*** TEXT ***

Central to the issue of symmetry, the complex-valued Maxwell Eqs. 2.1, like Eqs. 1.2, clearly exhibit increased symmetry when compared to the original Maxwell equations, the difference relative to Eqs. 1.2 being that the additional terms in Eqs. 2.1b, 2.1c are imaginary rather than real valued and thus do not contradict existing experimental data. This increase in symmetry is manifest as an electromagnetic duality transformation involving the electric and magnetic fields of the complex-valued Maxwell equations given by

$\begin{array}{cccc}{\mathit{E}}^{\prime }=c\mathit{B},& {\mathit{B}}^{\prime }=-\frac{1}{c}\mathit{E},& {\rho }^{\prime }=i\rho ,& {\mathit{J}}^{\prime }=i\mathit{J}\end{array}(2.8)$

under which Eqs. 2.1 are invariant. As an example, when this duality transformation is applied to Eq. 2.1a, it gives

$\nabla \cdot {\mathit{E}}^{\prime }=c\nabla \cdot \mathit{B}=i{c}^2{\mu }_0\rho =i{c}^2{\mu }_0\left(-i{\rho }^{\prime }\right)=\frac{1}{{ϵ}_0}{\rho }^{\prime }(2.9)$

where $c^2={\left({ϵ}_0{\mu }_0\right)}^{-1}$ is used on the last step. Analogous results occur when this transformation is applied to the remaining Eqs. 2.1.

*** End of TEXT ***

REQUIREMENT A: In the text on complex-valued Maxwell equations, are the additional terms in Eqs. 2.1b and 2.1c real or imaginary?

*** RECORDED DATA ***

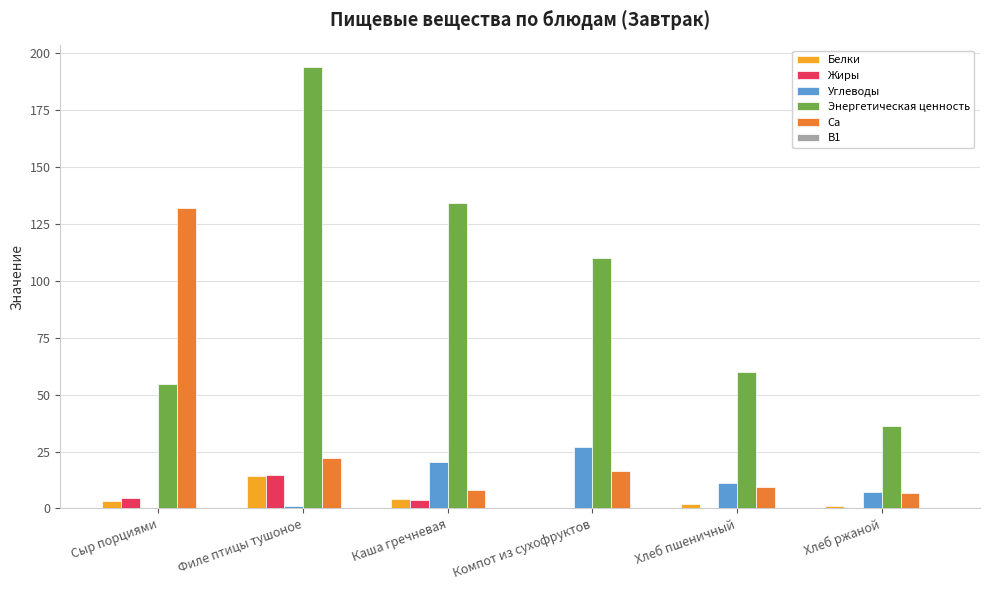

Is it true that Энергетическая ценность equals 161.6 at Компот из сухофруктов?

False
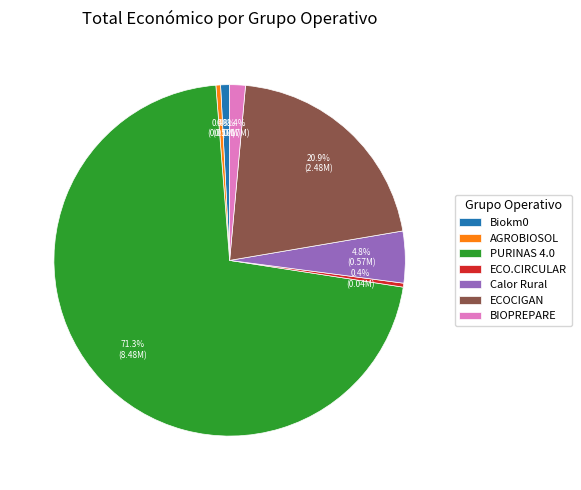

Which category has the biggest portion of the pie?

PURINAS 4.0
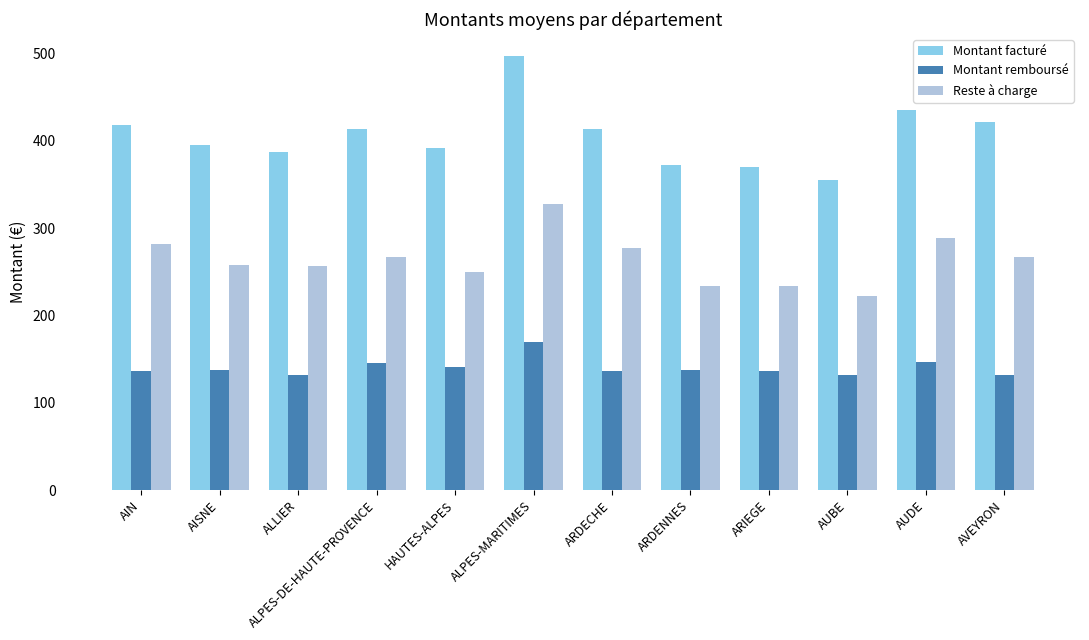

What is the difference between the second highest and second lowest values in the Montant remboursé series?

14.7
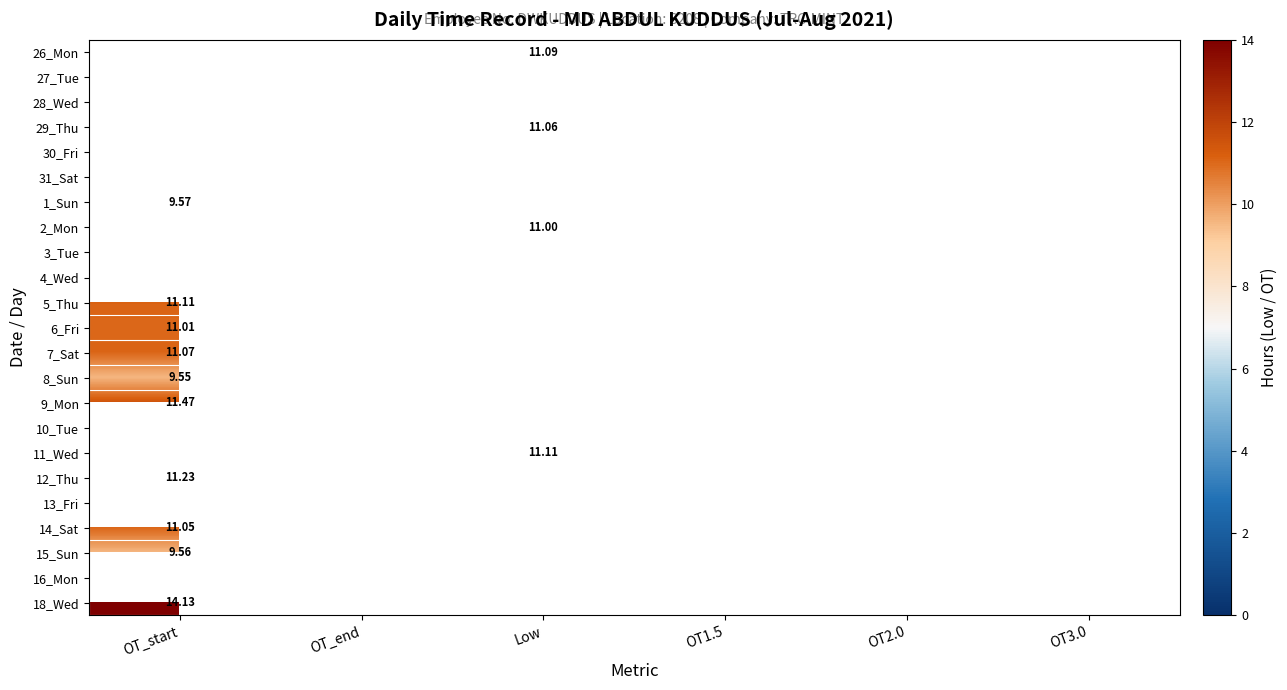

Which has a higher value, OT3.0 or OT_end?

OT_end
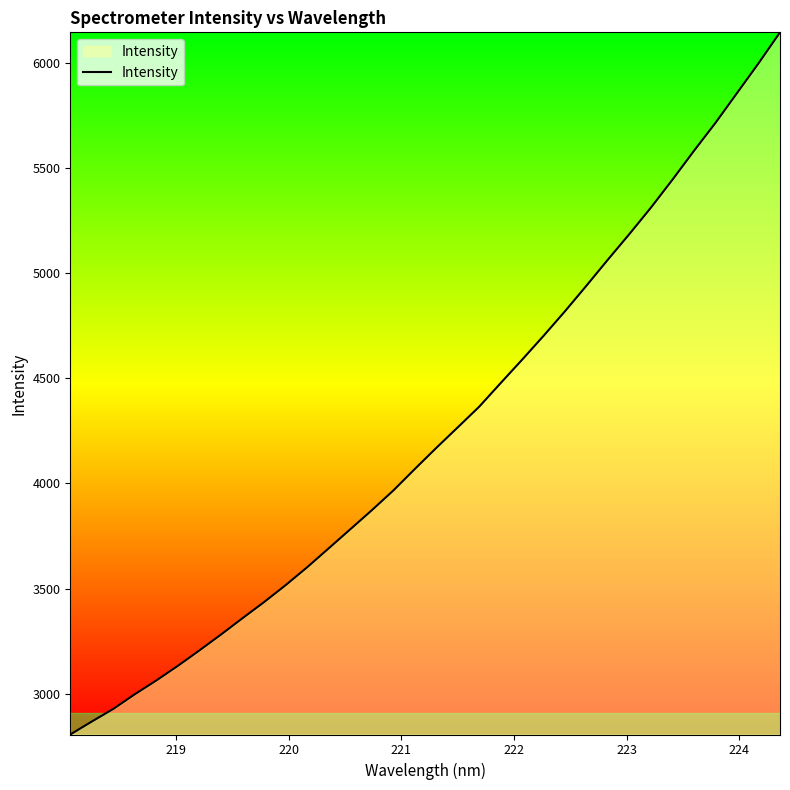

What is the sum of all values?

144212.0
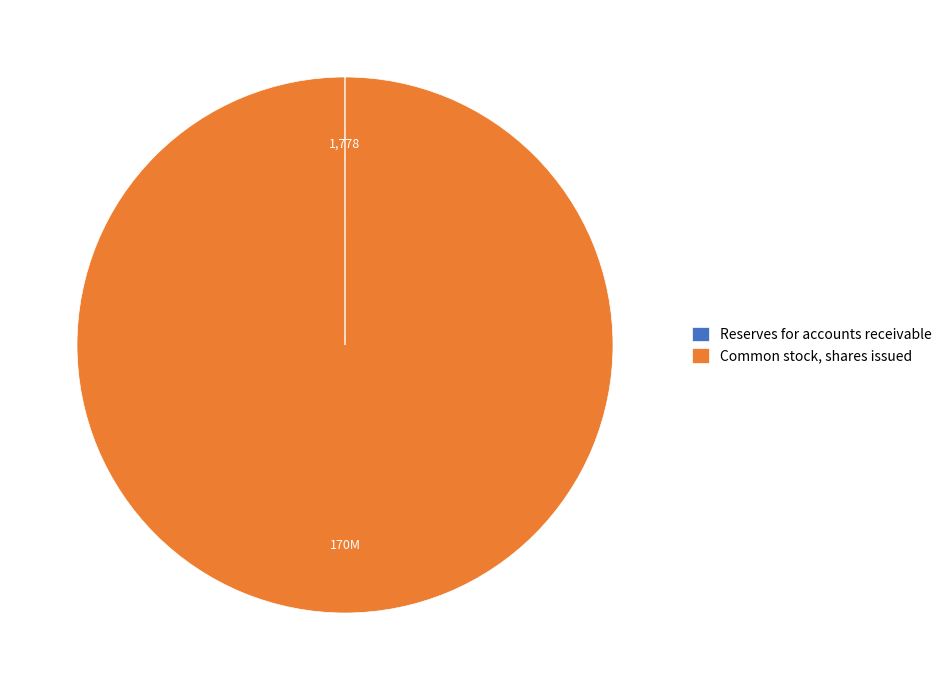

Is it true that Common stock, shares issued is 91% of the pie?

False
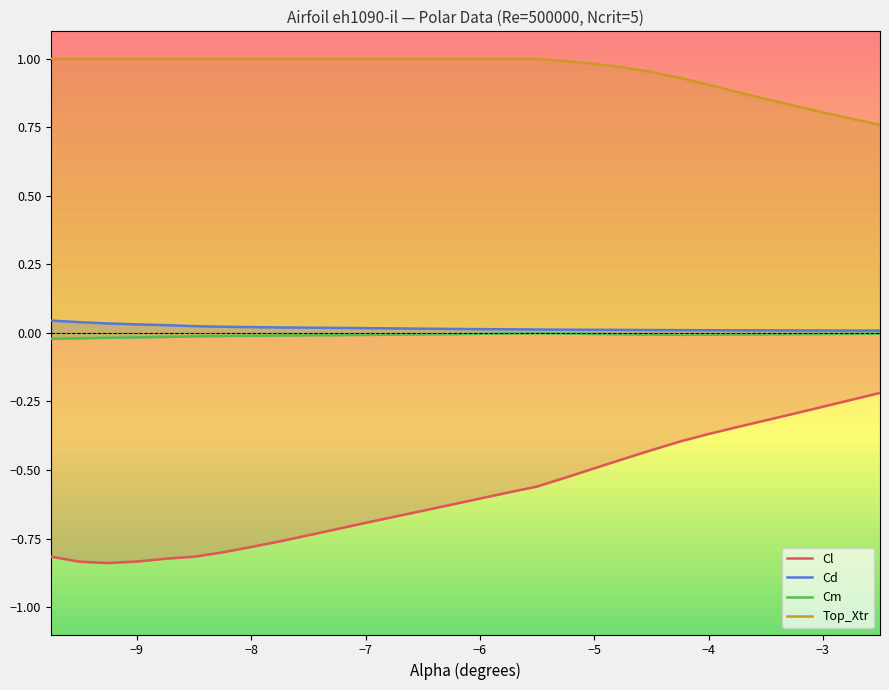

What is the smallest value displayed?

-0.8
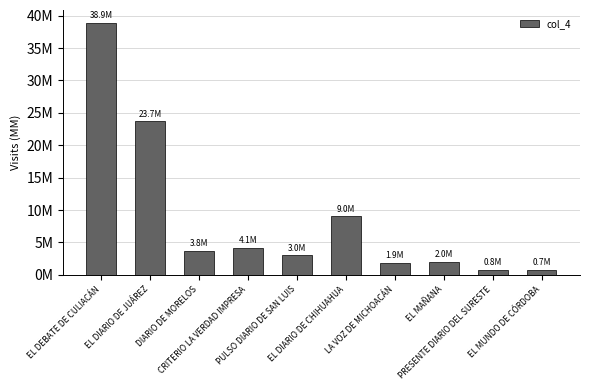

True or false: the data shows 38919214 at EL DEBATE DE CULIACÁN.

True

*** End of RECORDED DATA ***

REQUIREMENT B: Retype the listing word for word from the line containing "Which has a higher value, OT3.0 or OT_end?" through the end of the listing, with both ends included. Leave out the pictures.

REPLY A: They are imaginary, so they do not contradict existing experimental data.

REPLY B:
Which has a higher value, OT3.0 or OT_end?

OT_end

What is the sum of all values?

144212.0

Is it true that Common stock, shares issued is 91% of the pie?

False

What is the smallest value displayed?

-0.8

True or false: the data shows 38919214 at EL DEBATE DE CULIACÁN.

True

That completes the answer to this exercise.